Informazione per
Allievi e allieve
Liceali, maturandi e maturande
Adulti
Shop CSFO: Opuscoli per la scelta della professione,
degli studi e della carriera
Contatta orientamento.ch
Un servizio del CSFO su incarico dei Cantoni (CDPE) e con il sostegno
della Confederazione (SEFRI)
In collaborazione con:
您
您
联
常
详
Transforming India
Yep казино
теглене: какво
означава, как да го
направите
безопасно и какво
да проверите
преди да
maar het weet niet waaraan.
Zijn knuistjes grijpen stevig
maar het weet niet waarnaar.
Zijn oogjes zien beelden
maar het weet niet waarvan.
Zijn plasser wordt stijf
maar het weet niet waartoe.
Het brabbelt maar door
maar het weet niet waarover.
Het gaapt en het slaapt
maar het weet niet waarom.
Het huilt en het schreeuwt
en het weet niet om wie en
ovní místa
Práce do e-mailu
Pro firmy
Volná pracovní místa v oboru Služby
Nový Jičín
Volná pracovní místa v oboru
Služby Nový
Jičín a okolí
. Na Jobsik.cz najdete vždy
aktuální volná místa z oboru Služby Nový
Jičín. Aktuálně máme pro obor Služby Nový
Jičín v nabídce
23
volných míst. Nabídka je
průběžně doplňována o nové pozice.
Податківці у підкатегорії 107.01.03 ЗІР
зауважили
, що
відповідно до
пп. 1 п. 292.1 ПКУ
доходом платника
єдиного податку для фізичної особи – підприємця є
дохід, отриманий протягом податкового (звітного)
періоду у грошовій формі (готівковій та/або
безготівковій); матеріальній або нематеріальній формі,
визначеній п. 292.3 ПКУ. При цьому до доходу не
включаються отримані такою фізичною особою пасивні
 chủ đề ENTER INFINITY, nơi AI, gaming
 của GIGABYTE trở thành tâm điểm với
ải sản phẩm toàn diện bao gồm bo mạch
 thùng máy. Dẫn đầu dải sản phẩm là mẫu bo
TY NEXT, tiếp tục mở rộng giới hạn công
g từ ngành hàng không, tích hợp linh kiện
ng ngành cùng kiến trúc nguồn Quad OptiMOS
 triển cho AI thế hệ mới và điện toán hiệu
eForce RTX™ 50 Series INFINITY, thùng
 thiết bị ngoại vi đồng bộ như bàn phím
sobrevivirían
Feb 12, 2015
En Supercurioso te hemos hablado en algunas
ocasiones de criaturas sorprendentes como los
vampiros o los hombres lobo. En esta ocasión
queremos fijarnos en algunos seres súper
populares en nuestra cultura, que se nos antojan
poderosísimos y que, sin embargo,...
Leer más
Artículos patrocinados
---+---
TASK STATEMENT: Here, the records must be output exactly and in full.

EXERCISE RESPONSE:
Informazione per
Allievi e allieve
Liceali, maturandi e maturande
Adulti
Shop CSFO: Opuscoli per la scelta della professione,
degli studi e della carriera
Contatta orientamento.ch
Un servizio del CSFO su incarico dei Cantoni (CDPE) e con il sostegno
della Confederazione (SEFRI)
In collaborazione con:
您
您
联
常
详
Transforming India
Yep казино
теглене: какво
означава, как да го
направите
безопасно и какво
да проверите
преди да
maar het weet niet waaraan.
Zijn knuistjes grijpen stevig
maar het weet niet waarnaar.
Zijn oogjes zien beelden
maar het weet niet waarvan.
Zijn plasser wordt stijf
maar het weet niet waartoe.
Het brabbelt maar door
maar het weet niet waarover.
Het gaapt en het slaapt
maar het weet niet waarom.
Het huilt en het schreeuwt
en het weet niet om wie en
ovní místa
Práce do e-mailu
Pro firmy
Volná pracovní místa v oboru Služby
Nový Jičín
Volná pracovní místa v oboru
Služby Nový
Jičín a okolí
. Na Jobsik.cz najdete vždy
aktuální volná místa z oboru Služby Nový
Jičín. Aktuálně máme pro obor Služby Nový
Jičín v nabídce
23
volných míst. Nabídka je
průběžně doplňována o nové pozice.
Податківці у підкатегорії 107.01.03 ЗІР
зауважили
, що
відповідно до
пп. 1 п. 292.1 ПКУ
доходом платника
єдиного податку для фізичної особи – підприємця є
дохід, отриманий протягом податкового (звітного)
періоду у грошовій формі (готівковій та/або
безготівковій); матеріальній або нематеріальній формі,
визначеній п. 292.3 ПКУ. При цьому до доходу не
включаються отримані такою фізичною особою пасивні
 chủ đề ENTER INFINITY, nơi AI, gaming
 của GIGABYTE trở thành tâm điểm với
ải sản phẩm toàn diện bao gồm bo mạch
 thùng máy. Dẫn đầu dải sản phẩm là mẫu bo
TY NEXT, tiếp tục mở rộng giới hạn công
g từ ngành hàng không, tích hợp linh kiện
ng ngành cùng kiến trúc nguồn Quad OptiMOS
 triển cho AI thế hệ mới và điện toán hiệu
eForce RTX™ 50 Series INFINITY, thùng
 thiết bị ngoại vi đồng bộ như bàn phím
sobrevivirían
Feb 12, 2015
En Supercurioso te hemos hablado en algunas
ocasiones de criaturas sorprendentes como los
vampiros o los hombres lobo. En esta ocasión
queremos fijarnos en algunos seres súper
populares en nuestra cultura, que se nos antojan
poderosísimos y que, sin embargo,...
Leer más
Artículos patrocinados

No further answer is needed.